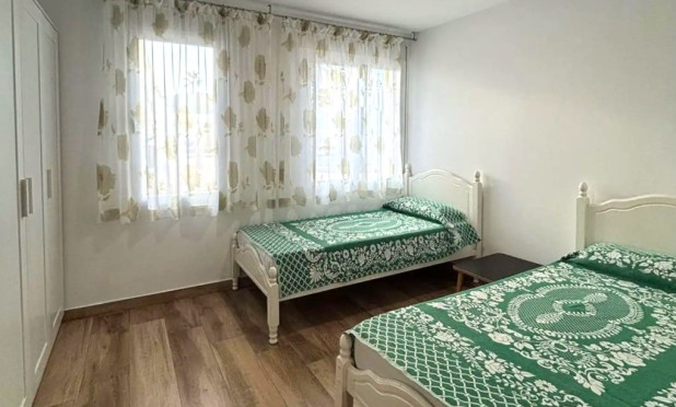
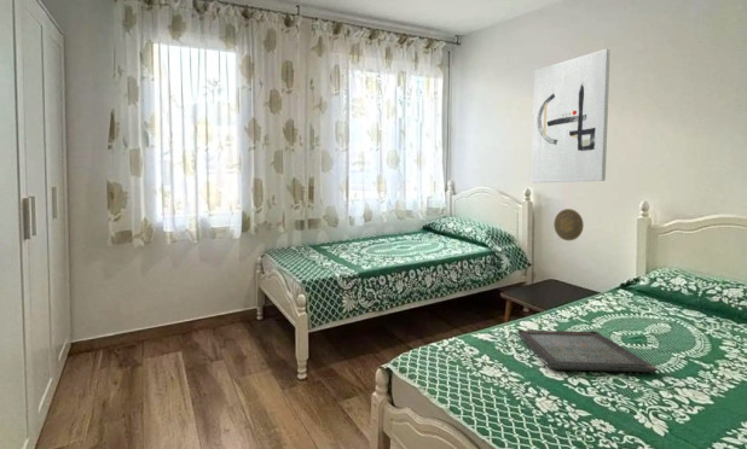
+ decorative plate [552,208,585,241]
+ wall art [531,48,612,183]
+ serving tray [516,328,659,373]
▬▬▬▬▬▬▬▬▬▬
■ **What you are asked to do**:
The answer should consist of every line above, exact and free of images.

■ **Solution**:
+ decorative plate [552,208,585,241]
+ wall art [531,48,612,183]
+ serving tray [516,328,659,373]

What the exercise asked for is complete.